Password hash functions do everything for us: They use a salt, they apply an algorithm a configurable amount of time, and everything is stored with the resulting hash. bcrypt, scrypt and similar are good choices, and are a better option than manually performing all the steps. They are also well-known, so you don’t have to document them if you migrate your codebase.

Or let a plaintext version of a password leave your server for any reason. The only place where a password should be in plaintext is in memory as little as possible (using some secure-memory storage if your are super-paranoid and your language supports it) and in the input field on the user’s browser (where it’s even hidden from sight!). This does not include the HTTP request at all, so be sure to use HTTPS!

Emailing a password is a very bad sign. There are three different situations in which you might be tempted to send the password to the user’s inbox:

• Upon registering: You have the password right there, so you send it to the user in order for them to remember it. Wrong! the password is now present in the mail server, the user’s inbox, a few hundred internet router’s, the user browser cache…

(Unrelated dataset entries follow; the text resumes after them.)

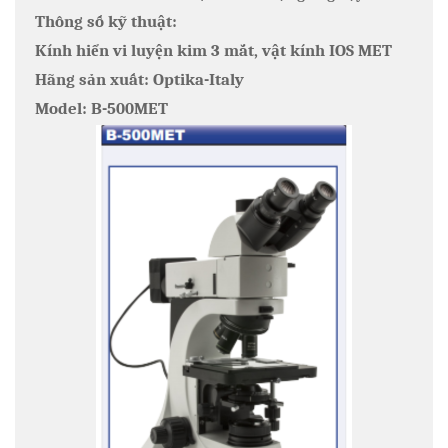
Thông số kỹ thuật:
Kính hiển vi luyện kim 3 mắt, vật kính IOS MET
Hãng sản xuất: Optika-Italy
Model: B-500MET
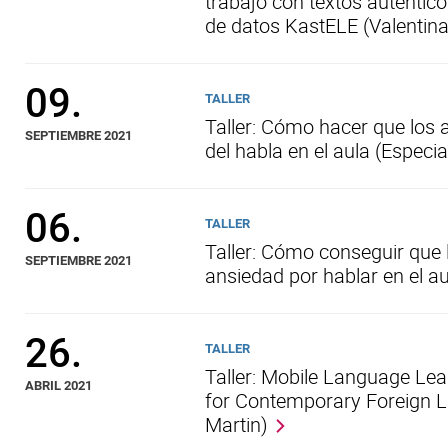
trabajo con textos auténtico
de datos KastELE (Valentin
09.
TALLER
Taller: Cómo hacer que los 
SEPTIEMBRE 2021
del habla en el aula (Especi
06.
TALLER
Taller: Cómo conseguir que 
SEPTIEMBRE 2021
ansiedad por hablar en el au
26.
TALLER
Taller: Mobile Language Lea
ABRIL 2021
for Contemporary Foreign 
Martin)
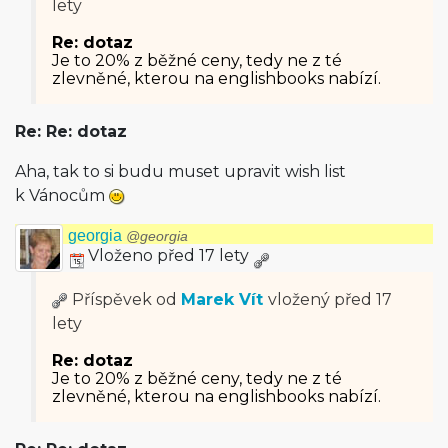
lety
Re: dotaz
Je to 20% z běžné ceny, tedy ne z té
zlevněné, kterou na englishbooks nabízí.
Re: Re: dotaz
Aha, tak to si budu muset upravit wish list
k Vánocům
georgia
@georgia
Vloženo před 17 lety
Příspěvek od
Marek Vít
vložený
před 17
lety
Re: dotaz
Je to 20% z běžné ceny, tedy ne z té
zlevněné, kterou na englishbooks nabízí.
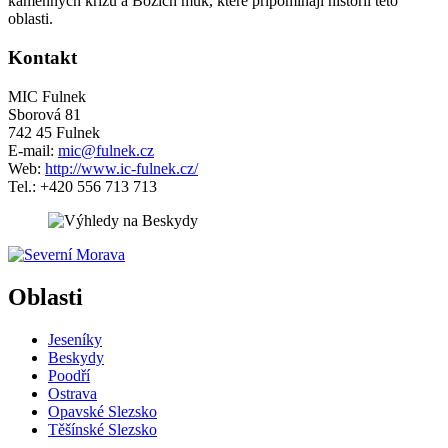
kamenných křížů a Božích muk, které připomínají historii této
oblasti.
Kontakt
MIC Fulnek
Sborová 81
742 45 Fulnek
E-mail:
mic@fulnek.cz
Web:
http://www.ic-fulnek.cz/
Tel.: +420 556 713 713
5 km
Leaflet
| ©
OpenStreetMap
contributors
+
Oblasti
−
Jeseníky
Beskydy
Poodří
Ostrava
Opavské Slezsko
Těšínské Slezsko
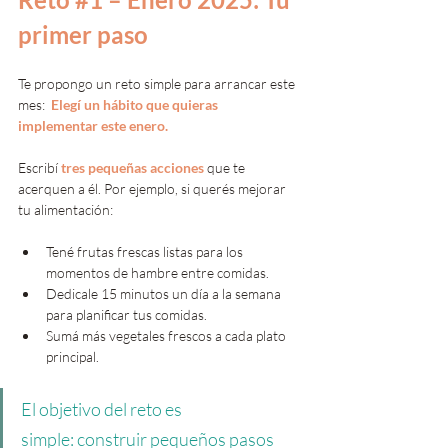
primer paso
Te propongo un reto simple para arrancar este 
mes:  
Elegí un hábito que quieras 
implementar este enero.
Escribí 
tres pequeñas acciones
 que te 
acerquen a él. Por ejemplo, si querés mejorar 
tu alimentación:
Tené frutas frescas listas para los 
momentos de hambre entre comidas.
Dedicale 15 minutos un día a la semana 
para planificar tus comidas.
Sumá más vegetales frescos a cada plato 
principal.
El objetivo del reto es 
simple: construir pequeños pasos 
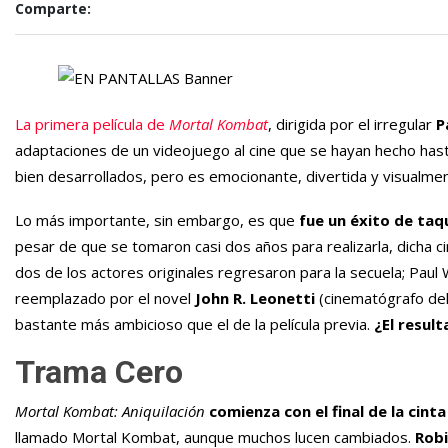
Comparte:
La primera película de
Mortal Kombat
, dirigida por el irregular
P
adaptaciones de un videojuego al cine que se hayan hecho has
bien desarrollados, pero es emocionante, divertida y visualme
Lo más importante, sin embargo, es que
fue un éxito de taqu
pesar de que se tomaron casi dos años para realizarla, dicha c
dos de los actores originales regresaron para la secuela; Paul
reemplazado por el novel
John R. Leonetti
(cinematógrafo del 
bastante más ambicioso que el de la película previa.
¿El result
Trama Cero
Mortal Kombat: Aniquilación
comienza con el final de la cinta
llamado Mortal Kombat, aunque muchos lucen cambiados.
Rob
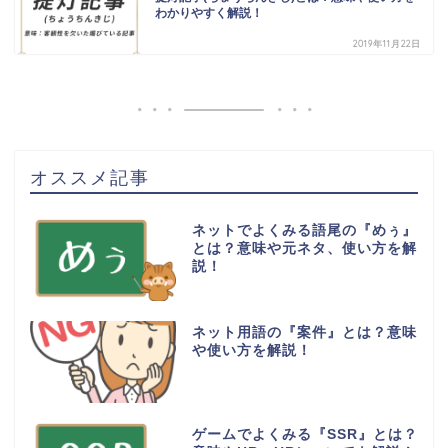
わかりやすく解説！
2019年11月22日
オススメ記事
ネットでよくみる語尾の『めぅ』
とは？意味や元ネタ、使い方を解
説！
ネット用語の『案件』とは？意味
や使い方を解説！
ゲームでよくみる『SSR』とは？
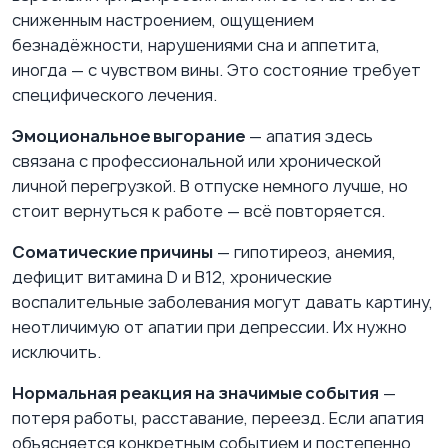
сниженным настроением, ощущением
безнадёжности, нарушениями сна и аппетита,
иногда — с чувством вины. Это состояние требует
специфического лечения.
Эмоциональное выгорание
— апатия здесь
связана с профессиональной или хронической
личной перегрузкой. В отпуске немного лучше, но
стоит вернуться к работе — всё повторяется.
Соматические причины
— гипотиреоз, анемия,
дефицит витамина D и B12, хронические
воспалительные заболевания могут давать картину,
неотличимую от апатии при депрессии. Их нужно
исключить.
Нормальная реакция на значимые события
—
потеря работы, расставание, переезд. Если апатия
объясняется конкретным событием и постепенно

• When the user requests a password reset: So the user does not remember their password! Let’s generate a new one and send it to tem…

Wrong! the password is now present in the same places as in the previous point, plus the user won’t remember it.

Instead, send link. The link contains a one-time code that will allow a password change! This is essentially the same as forcing the user to change the password after generating one for them, but a bit faster and less bothersome.

• When the user presses “password forgotten”: The user doesn’t remember his password, so we send it to him!

Wrong! VERY WRONG! I’ve saved this for the end because by now you should realize that you can’t do it. You shoudn’t be able to do it. If you can, please, start reading this article again!

You can’t do this because you don’t have the password! You have no way of recovering the password, so your only possible action is for the user to set a new one or let them chance it.

Everything you just read also applies to showing the password in some webpage. Don’t generate a password then show it, don’t show a user his password after signing up, and of course don’t show him his password later, because if you do it means you can do it and you haven’t learned anything today.

The correct line of action when the user doesn’t remember her password is to send her a link to a previously verified e-mail address that allows a password change. The link should be usable only once and for a very short timespan (15 minutes, maybe as much as a day, but that’s it).

## Conclussion

These were the most fundamental things I could remember that I see not being followed time after time. Since a few months, I’ve been reluctant to sign up anywhere using a passwords, and I greatly favor Google, GitHub or Twitter logins. It allows me to enter without thinking, I don’t have yet another place where my password can be stolen, and I can revoke access any time if the site is compromised. The reasons are, among others, that most sites do NOT follow these practices and are therefore insecure. And because I just can’t know that, I simply refuse to give them a password unless it is absolutely necessary.

1. Never use a sleep function to slow down hashing! That would slow it down in your server, but not on the attacker’s machine!